◆ TEXTE EXTRAIT ◆

On atteint Kanyabayonga après quatre heures de route cahoteuse. Le village est situé près d’un camp de la Monusco où vivent des combattants FDLR qui se sont rendus auprès des forces onusiennes. Ces rebelles rwandais sévissaient, il y a quelques mois encore, à la barbe des FARDC et des Casques bleus, tandis que la population accusait les premiers de complicité, les seconds de passivité. Conséquence : une milice d’autodéfense a vu le jour, les Maï-Maï Mazembe. Ce sont eux qui seraient venus à bout des FDLR. « Tout le monde à Kanyabayonga les soutient », confie Anne-Marie, une cultivatrice occupée à emballer ses ananas destinés à la vente. « Si nous avons repris le chemin de nos champs, c’est parce que ces jeunes nous ont débarrassés des FDLR », poursuit-elle.

 

« Les Maï-Maï jouissent d’une certaine légitimité »

 

Un point de vue largement partagé dans le village. Peu importe si, dans toutes les zones que contrôlent les Maï-Maï Mazembe, il faut désormais débourser 1 000 francs congolais (moins d’un euro) pour passer une barrière tenue par des mineurs bien armés. Ces miliciens nandes, que leurs fétiches rendraient « invincibles », sont considérés comme des héros qui ont « libéré » la ville des « envahisseurs » rwandophones.

◆ TÂCHE À EFFECTUER 1 ◆
Mettez toutes les lignes des enregistrements sous forme de liste numérotée, sans les lignes vides. N'incluez pas les images dans votre réponse.
Le texte et les enregistrements n'ont aucun rapport entre eux.

◆ DONNÉES FOURNIES ◆
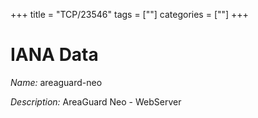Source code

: +++
title = "TCP/23546"
tags = [""]
categories = [""]
+++

# IANA Data

_Name:_ areaguard-neo

_Description:_ AreaGuard Neo - WebServer

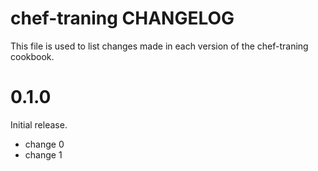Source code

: # chef-traning CHANGELOG

This file is used to list changes made in each version of the chef-traning cookbook.

# 0.1.0

Initial release.

- change 0
- change 1

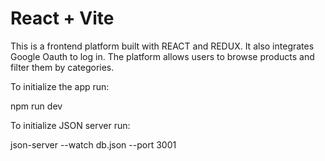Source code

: # React + Vite

This is a frontend platform built with REACT and REDUX. It also integrates Google Oauth to log in.
The platform allows users to browse products and filter them by categories. 

To initialize the app run:

npm run dev

To initialize JSON server run:

json-server --watch db.json --port 3001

◆ TÂCHE À EFFECTUER 2 ◆
Répondez aux questions suivantes d'après le reportage sur Kanyabayonga :
(a) Combien d'heures de route faut-il pour atteindre Kanyabayonga ?
(b) Quel fruit Anne-Marie emballe-t-elle ?
(c) Quelle somme faut-il débourser pour passer une barrière dans les zones contrôlées par les Maï-Maï Mazembe ?

◆ ZONE DE RÉPONSE 1 ◆
1. Source code
2. : +++
3. title = "TCP/23546"
4. tags = [""]
5. categories = [""]
6. +++
7. # IANA Data
8. _Name:_ areaguard-neo
9. _Description:_ AreaGuard Neo - WebServer
10. Source code
11. : # chef-traning CHANGELOG
12. This file is used to list changes made in each version of the chef-traning cookbook.
13. # 0.1.0
14. Initial release.
15. - change 0
16. - change 1
17. Source code
18. : # React + Vite
19. This is a frontend platform built with REACT and REDUX. It also integrates Google Oauth to log in.
20. The platform allows users to browse products and filter them by categories. 
21. To initialize the app run:
22. npm run dev
23. To initialize JSON server run:
24. json-server --watch db.json --port 3001

◆ ZONE DE RÉPONSE 2 ◆
(a) Quatre heures de route cahoteuse.
(b) Des ananas.
(c) 1 000 francs congolais, soit moins d'un euro.